Si aku takhayal seperti manusia lazim abad ini yang mencoba
untuk hidup layaknya teks aksiologi, kontruksi yang ia bangun sendiri
untuk menghadapi fenomena kekinian yang dianggapnya sebagai kecelakaan
berfikir manusia,baju yang dulu dibuat senyaman dan sesopan mungkin kini
dibentuk agar terlihat lebih menarik, menurutnya menarik untuk
diperkosa dengan sadar dari kedua subjek.
Ia kadang prihatin melihat panorama pemerkosaan sambil tertawa-tawa,
menurut si aku bahwa hal tersebut sebuah kausalitas tindakan, berfikir
dengan aksiloginya si aku terkadang diam sebagai kaum terpelajar,
sedikit kutipan yang pernah ia baca dalam goresan mas Pram “wahai kaum
terpelajar apa yang telah kau berikan untuk kehidupan ini?”
ia hanya diam dan berkomentar sambil menyesali ulasan kalimat
tersebut, sambil berkata “seharusnya aku tak membaca kalimat pada bagian
ini”. Cambukan lewat kalimat meyakinkannya bahwa dunia ini tak
seutuhnya fatamorgana, sampai pada Tuhan yang nantinya akan membuktikan
dengan judul kiamat.
Sinergi yang terus ia upayakan dari dunia buku terhadap realitas
kembali ia paparkan dalam bentuk tulisan ia menilai tak ada yang sia-sia
walaupun itu hanya sebatas tulisan, verba volland scripta manent
begitulah pembelaannya dari pada tidak melakukan apapun.

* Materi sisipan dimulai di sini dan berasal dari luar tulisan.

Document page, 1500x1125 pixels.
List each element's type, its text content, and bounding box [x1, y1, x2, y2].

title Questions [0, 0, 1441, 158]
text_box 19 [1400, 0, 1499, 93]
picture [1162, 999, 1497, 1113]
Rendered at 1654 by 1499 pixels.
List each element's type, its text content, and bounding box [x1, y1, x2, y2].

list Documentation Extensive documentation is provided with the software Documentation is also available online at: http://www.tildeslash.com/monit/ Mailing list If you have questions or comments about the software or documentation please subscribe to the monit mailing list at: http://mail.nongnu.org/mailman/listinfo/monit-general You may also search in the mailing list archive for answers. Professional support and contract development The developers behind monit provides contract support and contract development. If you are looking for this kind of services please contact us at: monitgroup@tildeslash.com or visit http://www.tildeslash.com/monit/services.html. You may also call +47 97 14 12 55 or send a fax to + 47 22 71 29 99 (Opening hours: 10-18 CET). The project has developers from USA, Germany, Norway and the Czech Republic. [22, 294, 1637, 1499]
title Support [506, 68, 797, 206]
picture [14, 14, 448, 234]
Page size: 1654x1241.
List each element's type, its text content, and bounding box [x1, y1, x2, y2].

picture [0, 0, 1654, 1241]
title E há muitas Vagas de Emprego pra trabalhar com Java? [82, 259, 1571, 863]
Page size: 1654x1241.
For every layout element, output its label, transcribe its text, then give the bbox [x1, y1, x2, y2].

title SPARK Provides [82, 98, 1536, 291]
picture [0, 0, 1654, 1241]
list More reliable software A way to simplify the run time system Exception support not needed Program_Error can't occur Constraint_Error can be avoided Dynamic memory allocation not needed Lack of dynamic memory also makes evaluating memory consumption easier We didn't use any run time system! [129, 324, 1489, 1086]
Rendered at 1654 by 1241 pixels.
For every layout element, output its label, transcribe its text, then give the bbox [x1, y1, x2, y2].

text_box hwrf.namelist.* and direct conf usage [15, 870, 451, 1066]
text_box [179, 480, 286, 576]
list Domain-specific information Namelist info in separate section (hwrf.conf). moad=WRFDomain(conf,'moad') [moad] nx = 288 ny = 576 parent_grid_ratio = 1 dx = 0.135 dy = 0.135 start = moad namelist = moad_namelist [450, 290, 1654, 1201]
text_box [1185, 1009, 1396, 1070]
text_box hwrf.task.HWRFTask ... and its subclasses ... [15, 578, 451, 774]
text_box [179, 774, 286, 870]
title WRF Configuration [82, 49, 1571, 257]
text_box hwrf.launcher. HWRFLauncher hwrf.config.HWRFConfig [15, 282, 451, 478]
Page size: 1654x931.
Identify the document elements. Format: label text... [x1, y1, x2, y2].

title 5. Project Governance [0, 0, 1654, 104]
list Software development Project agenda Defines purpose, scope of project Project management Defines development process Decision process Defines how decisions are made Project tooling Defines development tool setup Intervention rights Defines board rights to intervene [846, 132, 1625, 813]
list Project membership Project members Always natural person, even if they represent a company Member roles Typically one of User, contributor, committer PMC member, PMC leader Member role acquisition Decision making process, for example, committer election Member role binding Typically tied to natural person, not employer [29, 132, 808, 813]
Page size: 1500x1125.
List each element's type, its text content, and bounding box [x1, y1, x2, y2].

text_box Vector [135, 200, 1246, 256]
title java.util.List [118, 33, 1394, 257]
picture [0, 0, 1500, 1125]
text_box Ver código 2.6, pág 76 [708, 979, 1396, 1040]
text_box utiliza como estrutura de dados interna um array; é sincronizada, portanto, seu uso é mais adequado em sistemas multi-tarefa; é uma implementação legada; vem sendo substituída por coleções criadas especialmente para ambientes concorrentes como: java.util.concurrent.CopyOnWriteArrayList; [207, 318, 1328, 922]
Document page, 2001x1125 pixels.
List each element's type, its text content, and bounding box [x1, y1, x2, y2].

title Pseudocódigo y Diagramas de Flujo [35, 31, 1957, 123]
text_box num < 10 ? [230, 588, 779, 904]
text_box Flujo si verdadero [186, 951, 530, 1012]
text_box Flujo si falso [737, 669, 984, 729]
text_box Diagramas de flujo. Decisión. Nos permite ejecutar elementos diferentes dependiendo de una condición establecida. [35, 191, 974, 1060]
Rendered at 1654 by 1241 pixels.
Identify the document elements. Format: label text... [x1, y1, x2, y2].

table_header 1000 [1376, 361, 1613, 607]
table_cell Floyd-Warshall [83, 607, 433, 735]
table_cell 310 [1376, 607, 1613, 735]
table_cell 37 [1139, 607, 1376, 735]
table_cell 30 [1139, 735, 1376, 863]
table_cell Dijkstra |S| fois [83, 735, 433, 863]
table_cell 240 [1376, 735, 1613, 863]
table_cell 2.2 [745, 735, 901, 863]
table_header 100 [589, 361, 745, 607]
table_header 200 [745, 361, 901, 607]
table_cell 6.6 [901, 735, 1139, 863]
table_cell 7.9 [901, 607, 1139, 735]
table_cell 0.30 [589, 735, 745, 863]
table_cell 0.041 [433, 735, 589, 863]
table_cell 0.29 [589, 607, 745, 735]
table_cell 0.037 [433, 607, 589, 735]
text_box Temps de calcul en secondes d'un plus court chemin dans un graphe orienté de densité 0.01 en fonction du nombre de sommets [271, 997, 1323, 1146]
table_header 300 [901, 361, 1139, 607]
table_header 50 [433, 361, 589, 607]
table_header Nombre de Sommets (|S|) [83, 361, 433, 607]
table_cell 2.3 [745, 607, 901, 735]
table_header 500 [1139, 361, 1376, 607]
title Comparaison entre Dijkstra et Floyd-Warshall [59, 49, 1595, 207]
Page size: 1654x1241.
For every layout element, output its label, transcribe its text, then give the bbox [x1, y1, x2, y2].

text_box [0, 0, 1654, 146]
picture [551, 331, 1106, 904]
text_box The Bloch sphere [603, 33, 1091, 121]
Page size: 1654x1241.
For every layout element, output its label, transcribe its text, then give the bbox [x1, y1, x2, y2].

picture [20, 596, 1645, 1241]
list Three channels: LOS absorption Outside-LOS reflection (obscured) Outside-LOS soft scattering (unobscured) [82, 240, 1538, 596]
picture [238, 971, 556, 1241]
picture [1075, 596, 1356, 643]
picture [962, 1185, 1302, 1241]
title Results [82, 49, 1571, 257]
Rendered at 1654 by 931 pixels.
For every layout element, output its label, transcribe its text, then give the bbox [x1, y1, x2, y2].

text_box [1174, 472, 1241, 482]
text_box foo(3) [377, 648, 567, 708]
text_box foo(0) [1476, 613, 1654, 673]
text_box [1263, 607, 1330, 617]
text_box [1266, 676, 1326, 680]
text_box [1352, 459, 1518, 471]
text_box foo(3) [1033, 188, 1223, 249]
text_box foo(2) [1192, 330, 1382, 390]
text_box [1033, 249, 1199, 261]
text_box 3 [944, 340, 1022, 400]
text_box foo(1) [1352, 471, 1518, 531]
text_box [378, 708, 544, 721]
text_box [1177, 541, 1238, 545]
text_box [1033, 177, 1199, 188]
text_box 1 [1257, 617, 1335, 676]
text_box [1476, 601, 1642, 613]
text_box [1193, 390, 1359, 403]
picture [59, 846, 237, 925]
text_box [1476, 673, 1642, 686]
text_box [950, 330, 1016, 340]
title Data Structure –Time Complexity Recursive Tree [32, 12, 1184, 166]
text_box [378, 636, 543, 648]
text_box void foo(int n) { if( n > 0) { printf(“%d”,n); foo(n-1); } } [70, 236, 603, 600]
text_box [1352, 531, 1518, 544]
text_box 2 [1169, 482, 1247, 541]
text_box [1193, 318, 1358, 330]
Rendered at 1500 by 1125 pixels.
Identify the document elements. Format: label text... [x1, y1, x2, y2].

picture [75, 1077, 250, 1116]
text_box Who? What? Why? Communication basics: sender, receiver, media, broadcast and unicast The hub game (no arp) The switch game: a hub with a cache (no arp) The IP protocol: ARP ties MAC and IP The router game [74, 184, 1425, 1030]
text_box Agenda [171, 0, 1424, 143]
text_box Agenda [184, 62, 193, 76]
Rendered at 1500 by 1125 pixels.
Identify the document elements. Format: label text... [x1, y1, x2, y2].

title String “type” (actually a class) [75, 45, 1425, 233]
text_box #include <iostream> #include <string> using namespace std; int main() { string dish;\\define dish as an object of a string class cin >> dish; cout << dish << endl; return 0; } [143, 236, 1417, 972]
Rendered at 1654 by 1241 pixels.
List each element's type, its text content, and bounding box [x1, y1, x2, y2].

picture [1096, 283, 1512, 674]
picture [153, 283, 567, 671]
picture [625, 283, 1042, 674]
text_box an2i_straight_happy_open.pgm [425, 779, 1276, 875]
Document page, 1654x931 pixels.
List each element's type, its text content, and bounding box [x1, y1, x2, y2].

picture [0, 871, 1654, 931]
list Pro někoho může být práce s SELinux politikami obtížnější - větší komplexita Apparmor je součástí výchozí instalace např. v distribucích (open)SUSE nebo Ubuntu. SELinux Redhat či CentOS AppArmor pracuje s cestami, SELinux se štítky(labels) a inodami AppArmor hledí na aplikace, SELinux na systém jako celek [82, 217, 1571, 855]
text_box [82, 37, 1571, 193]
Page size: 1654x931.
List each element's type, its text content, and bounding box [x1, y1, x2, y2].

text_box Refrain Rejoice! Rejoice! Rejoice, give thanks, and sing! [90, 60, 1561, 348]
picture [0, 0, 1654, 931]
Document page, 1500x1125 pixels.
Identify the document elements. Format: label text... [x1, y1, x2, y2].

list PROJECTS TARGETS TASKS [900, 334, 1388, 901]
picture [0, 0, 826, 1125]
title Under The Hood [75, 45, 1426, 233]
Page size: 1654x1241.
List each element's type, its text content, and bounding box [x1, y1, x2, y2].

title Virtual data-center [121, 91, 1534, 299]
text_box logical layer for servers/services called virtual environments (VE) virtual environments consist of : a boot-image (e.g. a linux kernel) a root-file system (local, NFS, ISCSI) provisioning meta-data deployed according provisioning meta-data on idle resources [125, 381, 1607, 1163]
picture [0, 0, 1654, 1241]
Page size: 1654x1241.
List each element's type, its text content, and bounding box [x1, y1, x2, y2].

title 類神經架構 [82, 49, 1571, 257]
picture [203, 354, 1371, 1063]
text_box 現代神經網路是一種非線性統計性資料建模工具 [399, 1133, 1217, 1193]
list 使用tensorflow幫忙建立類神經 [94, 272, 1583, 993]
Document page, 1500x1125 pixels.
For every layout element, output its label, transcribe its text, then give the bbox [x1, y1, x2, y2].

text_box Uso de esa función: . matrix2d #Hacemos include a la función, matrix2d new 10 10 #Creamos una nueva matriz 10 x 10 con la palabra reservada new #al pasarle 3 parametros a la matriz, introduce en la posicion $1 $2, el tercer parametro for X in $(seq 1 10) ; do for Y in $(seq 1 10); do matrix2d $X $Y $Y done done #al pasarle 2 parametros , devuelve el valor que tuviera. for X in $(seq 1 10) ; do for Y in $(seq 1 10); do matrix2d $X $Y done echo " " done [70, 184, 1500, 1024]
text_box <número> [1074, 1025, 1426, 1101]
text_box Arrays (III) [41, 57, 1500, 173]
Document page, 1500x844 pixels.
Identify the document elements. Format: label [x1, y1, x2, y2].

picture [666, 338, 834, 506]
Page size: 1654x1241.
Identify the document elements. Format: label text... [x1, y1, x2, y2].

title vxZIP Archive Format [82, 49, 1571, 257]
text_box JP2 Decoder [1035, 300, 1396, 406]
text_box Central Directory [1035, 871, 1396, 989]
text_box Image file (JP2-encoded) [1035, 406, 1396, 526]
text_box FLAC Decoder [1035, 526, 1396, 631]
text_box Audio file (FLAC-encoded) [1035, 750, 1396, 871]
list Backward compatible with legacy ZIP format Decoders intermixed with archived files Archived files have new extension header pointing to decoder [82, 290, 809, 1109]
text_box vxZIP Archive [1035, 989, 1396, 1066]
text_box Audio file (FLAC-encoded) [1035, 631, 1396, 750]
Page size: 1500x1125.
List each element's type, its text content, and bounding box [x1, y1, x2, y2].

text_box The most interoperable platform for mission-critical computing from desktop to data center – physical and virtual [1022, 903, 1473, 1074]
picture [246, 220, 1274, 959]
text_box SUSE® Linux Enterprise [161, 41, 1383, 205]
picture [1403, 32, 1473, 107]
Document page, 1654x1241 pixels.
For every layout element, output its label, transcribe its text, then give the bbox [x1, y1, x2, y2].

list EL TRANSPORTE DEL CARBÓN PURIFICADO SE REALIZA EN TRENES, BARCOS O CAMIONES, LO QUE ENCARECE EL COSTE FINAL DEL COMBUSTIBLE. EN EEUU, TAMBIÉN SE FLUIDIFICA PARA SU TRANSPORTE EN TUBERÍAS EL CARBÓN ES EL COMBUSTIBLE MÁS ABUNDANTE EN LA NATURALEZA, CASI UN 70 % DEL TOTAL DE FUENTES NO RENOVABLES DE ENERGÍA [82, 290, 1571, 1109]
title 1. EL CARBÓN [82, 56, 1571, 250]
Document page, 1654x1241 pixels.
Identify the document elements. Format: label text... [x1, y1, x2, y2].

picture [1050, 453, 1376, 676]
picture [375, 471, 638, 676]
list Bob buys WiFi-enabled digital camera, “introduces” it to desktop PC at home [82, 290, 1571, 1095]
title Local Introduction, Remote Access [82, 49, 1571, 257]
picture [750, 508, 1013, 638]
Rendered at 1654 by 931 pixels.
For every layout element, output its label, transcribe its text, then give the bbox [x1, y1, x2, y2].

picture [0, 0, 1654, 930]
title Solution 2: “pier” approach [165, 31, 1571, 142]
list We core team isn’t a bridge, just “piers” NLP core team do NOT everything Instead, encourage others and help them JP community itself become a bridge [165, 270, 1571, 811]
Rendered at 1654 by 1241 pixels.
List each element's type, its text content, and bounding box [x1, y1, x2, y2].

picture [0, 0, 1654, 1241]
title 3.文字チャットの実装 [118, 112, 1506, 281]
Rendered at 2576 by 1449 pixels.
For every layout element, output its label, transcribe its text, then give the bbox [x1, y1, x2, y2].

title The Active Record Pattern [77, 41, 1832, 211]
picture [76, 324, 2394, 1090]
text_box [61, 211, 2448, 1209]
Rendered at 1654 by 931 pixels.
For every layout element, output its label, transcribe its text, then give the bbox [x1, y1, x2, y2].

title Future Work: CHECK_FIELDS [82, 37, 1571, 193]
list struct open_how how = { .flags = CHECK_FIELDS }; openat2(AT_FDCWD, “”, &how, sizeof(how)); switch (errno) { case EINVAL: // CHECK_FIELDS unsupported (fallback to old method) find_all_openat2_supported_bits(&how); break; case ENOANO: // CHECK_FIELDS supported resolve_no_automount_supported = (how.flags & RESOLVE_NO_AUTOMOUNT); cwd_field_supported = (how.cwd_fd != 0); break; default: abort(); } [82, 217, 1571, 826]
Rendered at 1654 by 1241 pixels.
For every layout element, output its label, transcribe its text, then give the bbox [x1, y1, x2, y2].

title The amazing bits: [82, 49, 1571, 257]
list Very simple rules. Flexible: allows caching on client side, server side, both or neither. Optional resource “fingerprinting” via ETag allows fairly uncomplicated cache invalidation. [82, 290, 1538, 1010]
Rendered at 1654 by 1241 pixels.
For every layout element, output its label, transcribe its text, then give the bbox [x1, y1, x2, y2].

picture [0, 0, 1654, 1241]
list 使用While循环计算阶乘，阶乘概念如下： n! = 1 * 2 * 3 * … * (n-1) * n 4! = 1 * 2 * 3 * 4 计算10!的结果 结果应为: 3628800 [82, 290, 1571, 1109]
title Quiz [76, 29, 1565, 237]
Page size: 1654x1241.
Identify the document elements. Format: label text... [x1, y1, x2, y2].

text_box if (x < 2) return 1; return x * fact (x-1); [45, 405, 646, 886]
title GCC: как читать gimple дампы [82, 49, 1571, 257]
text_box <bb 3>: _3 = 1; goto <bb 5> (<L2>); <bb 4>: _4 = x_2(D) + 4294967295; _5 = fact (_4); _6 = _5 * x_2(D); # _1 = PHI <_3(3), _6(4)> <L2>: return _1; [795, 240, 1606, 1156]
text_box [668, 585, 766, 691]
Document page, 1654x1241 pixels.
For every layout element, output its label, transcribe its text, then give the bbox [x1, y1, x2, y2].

Hirarki permasalahan pun melulu ia pikirkan, masalah sosial tingkat
elite yang bernama korupsi sampai kekelas yang paling bawah dengan nama
busung lapar, namun menurutnya manusia yang tak mengalami hal yang
berjudul busung lapar masih mampu melakukan tindakan hedon di Negara
yang dijejali dengan beribu masalah, menalaah bidang sosial membuatnya
semakin menangis dalam tulisan, sudah tidak perlu kita mengandalkan
pemerintah,
negeri ini diciptakan untuk orang-orang yang sadar saja, orang-orang
yang mampu membersihkan judul-judul yang membuat sakit hati, mata, dan
fikiran. Korupsi bagaikan sebuah potensi untuk menunjukan eksistensi
dalam kreativitas, berkreasi dalam bidang ini selain menguntungkan
kemudian terkenal, sesat berfikir apalagi yang terjadi di Negeri ini.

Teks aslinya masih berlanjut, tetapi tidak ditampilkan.